- _SUPPLIED PASSAGE_:
========================================================================

DBCC Internals

, 2007-06-05


- needs consistent view of the db. Needs to do this without locking. In

SQL Server 2000 log analysis is used. Almost everything is logged and

once the database is read, the log is read and inside checkdb, recovery

is performed to reconcile the differences. If there was a lot of

activity, this could take a long time. While the data portion is

multi-threaded, the t-log analysis is single threaded. There are

problems because not everything is logged. So it guesses in some cases.

Could cause false positives.

In SQL Server 2005, this was changed and they use COWs (copy on write).

An internal snapshot is generated and used for a consistent view. Still

with a high load, there are problems (just like a snapshot). Tempdb is

not used (nor can you create a snapshot on tempdb).

- no online checks on tempdb. recovery cannot be run and a snapshot cannot be created.

- only works if you have databases on NTFS.

- internal snapshot is an alternate file stream on each db file, but it will not show up in explorer.

========================================================================

- _AIM A_: Retype the DBCC internals text, everything from "An internal snapshot" down to "cannot be created.", without any alteration.

Dataset entries:
========================================================================

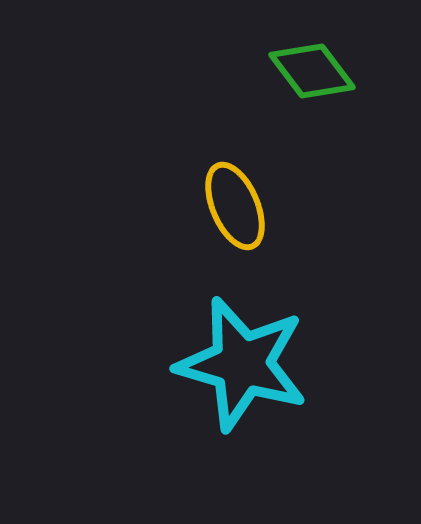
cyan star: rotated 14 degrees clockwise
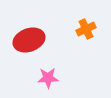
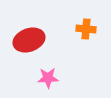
orange cross: rotated 30 degrees clockwise
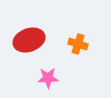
orange cross: moved 8 px left, 15 px down; rotated 12 degrees clockwise
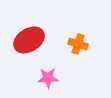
red ellipse: rotated 12 degrees counterclockwise
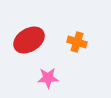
orange cross: moved 1 px left, 2 px up
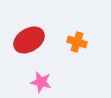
pink star: moved 7 px left, 4 px down; rotated 15 degrees clockwise
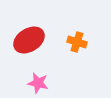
pink star: moved 3 px left, 1 px down
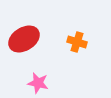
red ellipse: moved 5 px left, 1 px up
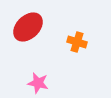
red ellipse: moved 4 px right, 12 px up; rotated 12 degrees counterclockwise
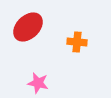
orange cross: rotated 12 degrees counterclockwise
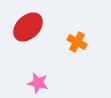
orange cross: rotated 24 degrees clockwise
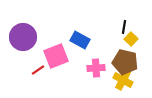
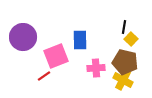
blue rectangle: rotated 60 degrees clockwise
red line: moved 6 px right, 6 px down
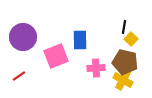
red line: moved 25 px left
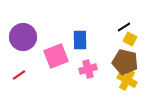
black line: rotated 48 degrees clockwise
yellow square: moved 1 px left; rotated 16 degrees counterclockwise
pink cross: moved 8 px left, 1 px down; rotated 12 degrees counterclockwise
red line: moved 1 px up
yellow cross: moved 4 px right
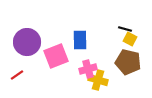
black line: moved 1 px right, 2 px down; rotated 48 degrees clockwise
purple circle: moved 4 px right, 5 px down
brown pentagon: moved 3 px right
red line: moved 2 px left
yellow cross: moved 29 px left; rotated 12 degrees counterclockwise
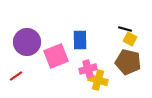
red line: moved 1 px left, 1 px down
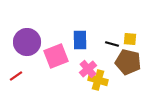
black line: moved 13 px left, 15 px down
yellow square: rotated 24 degrees counterclockwise
pink cross: rotated 24 degrees counterclockwise
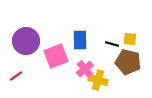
purple circle: moved 1 px left, 1 px up
pink cross: moved 3 px left
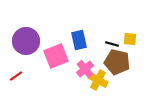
blue rectangle: moved 1 px left; rotated 12 degrees counterclockwise
brown pentagon: moved 11 px left
yellow cross: rotated 12 degrees clockwise
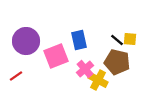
black line: moved 5 px right, 4 px up; rotated 24 degrees clockwise
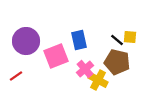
yellow square: moved 2 px up
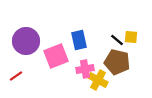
yellow square: moved 1 px right
pink cross: rotated 30 degrees clockwise
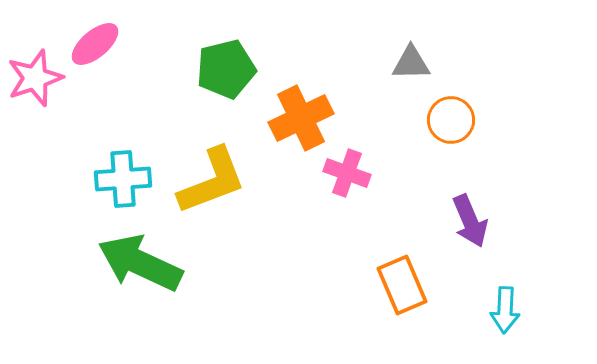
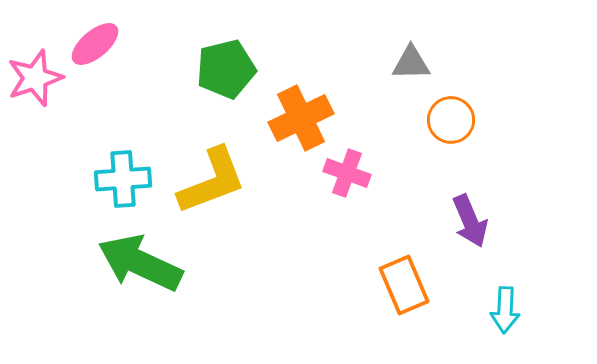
orange rectangle: moved 2 px right
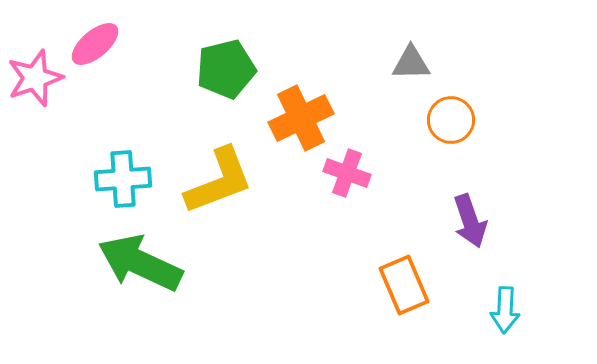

========================================================================

- _AIM B_: From the listing, echo everything from the line that contains "orange cross: rotated 24 degrees clockwise" down to the line that contains "yellow cross: moved 4 px right", including both of those lines, and omit the pictures.

- _WORKED ANSWER A_:
An internal snapshot is generated and used for a consistent view. Still

with a high load, there are problems (just like a snapshot). Tempdb is

not used (nor can you create a snapshot on tempdb).

- no online checks on tempdb. recovery cannot be run and a snapshot cannot be created.

- _WORKED ANSWER B_:
orange cross: rotated 24 degrees clockwise
blue rectangle: rotated 60 degrees clockwise
red line: moved 6 px right, 6 px down
red line: moved 25 px left
black line: rotated 48 degrees clockwise
yellow square: moved 1 px left; rotated 16 degrees counterclockwise
pink cross: moved 8 px left, 1 px down; rotated 12 degrees counterclockwise
red line: moved 1 px up
yellow cross: moved 4 px right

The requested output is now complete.